Stored entries:
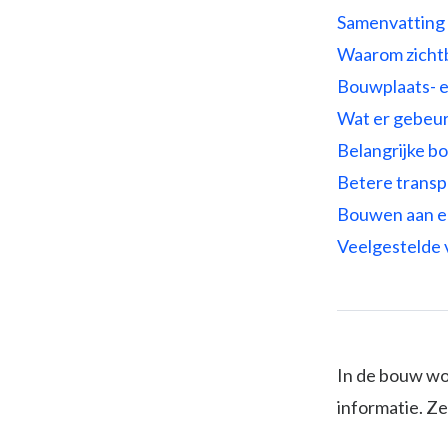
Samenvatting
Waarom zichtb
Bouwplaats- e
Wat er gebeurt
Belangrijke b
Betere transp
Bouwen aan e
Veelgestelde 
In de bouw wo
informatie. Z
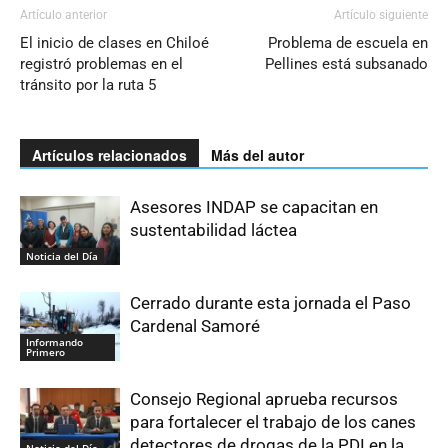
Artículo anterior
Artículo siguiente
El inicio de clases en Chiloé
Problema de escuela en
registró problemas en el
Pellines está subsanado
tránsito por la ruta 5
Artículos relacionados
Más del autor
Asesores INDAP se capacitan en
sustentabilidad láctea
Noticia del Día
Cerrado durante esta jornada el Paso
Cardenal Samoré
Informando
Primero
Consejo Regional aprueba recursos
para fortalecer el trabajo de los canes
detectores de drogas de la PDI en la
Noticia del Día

==

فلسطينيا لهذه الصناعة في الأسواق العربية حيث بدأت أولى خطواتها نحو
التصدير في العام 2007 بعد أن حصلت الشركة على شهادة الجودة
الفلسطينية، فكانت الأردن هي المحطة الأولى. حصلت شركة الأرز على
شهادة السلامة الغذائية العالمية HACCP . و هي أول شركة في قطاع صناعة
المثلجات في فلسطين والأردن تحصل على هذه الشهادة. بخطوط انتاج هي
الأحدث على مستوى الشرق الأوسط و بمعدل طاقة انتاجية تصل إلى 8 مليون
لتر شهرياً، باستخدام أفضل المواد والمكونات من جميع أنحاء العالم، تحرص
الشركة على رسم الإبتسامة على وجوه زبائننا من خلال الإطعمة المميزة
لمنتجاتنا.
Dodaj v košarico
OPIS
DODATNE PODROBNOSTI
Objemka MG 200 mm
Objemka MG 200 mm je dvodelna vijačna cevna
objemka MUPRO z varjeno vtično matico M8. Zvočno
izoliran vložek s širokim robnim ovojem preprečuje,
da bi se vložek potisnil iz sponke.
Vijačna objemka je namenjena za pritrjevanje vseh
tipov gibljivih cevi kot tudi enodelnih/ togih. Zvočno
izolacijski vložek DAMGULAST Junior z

* * *

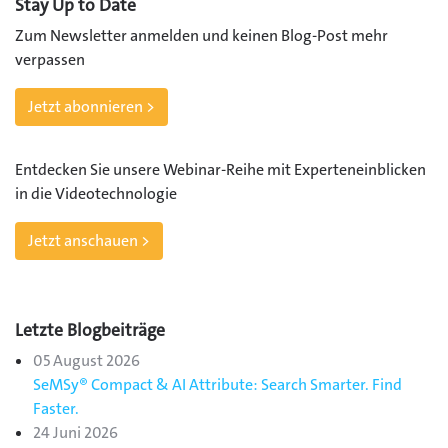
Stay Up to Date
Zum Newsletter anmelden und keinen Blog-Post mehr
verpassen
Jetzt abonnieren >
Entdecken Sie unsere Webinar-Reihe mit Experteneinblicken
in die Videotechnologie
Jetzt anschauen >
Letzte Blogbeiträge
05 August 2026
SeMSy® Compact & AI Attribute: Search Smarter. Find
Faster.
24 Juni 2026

Assignment.
Retype everything from the line containing "فلسطينيا لهذه الصناعة" down to the line containing "izolacijski vložek DAMGULAST Junior z", including both of those lines.

Response for this exercise.
فلسطينيا لهذه الصناعة في الأسواق العربية حيث بدأت أولى خطواتها نحو
التصدير في العام 2007 بعد أن حصلت الشركة على شهادة الجودة
الفلسطينية، فكانت الأردن هي المحطة الأولى. حصلت شركة الأرز على
شهادة السلامة الغذائية العالمية HACCP . و هي أول شركة في قطاع صناعة
المثلجات في فلسطين والأردن تحصل على هذه الشهادة. بخطوط انتاج هي
الأحدث على مستوى الشرق الأوسط و بمعدل طاقة انتاجية تصل إلى 8 مليون
لتر شهرياً، باستخدام أفضل المواد والمكونات من جميع أنحاء العالم، تحرص
الشركة على رسم الإبتسامة على وجوه زبائننا من خلال الإطعمة المميزة
لمنتجاتنا.
Dodaj v košarico
OPIS
DODATNE PODROBNOSTI
Objemka MG 200 mm
Objemka MG 200 mm je dvodelna vijačna cevna
objemka MUPRO z varjeno vtično matico M8. Zvočno
izoliran vložek s širokim robnim ovojem preprečuje,
da bi se vložek potisnil iz sponke.
Vijačna objemka je namenjena za pritrjevanje vseh
tipov gibljivih cevi kot tudi enodelnih/ togih. Zvočno
izolacijski vložek DAMGULAST Junior z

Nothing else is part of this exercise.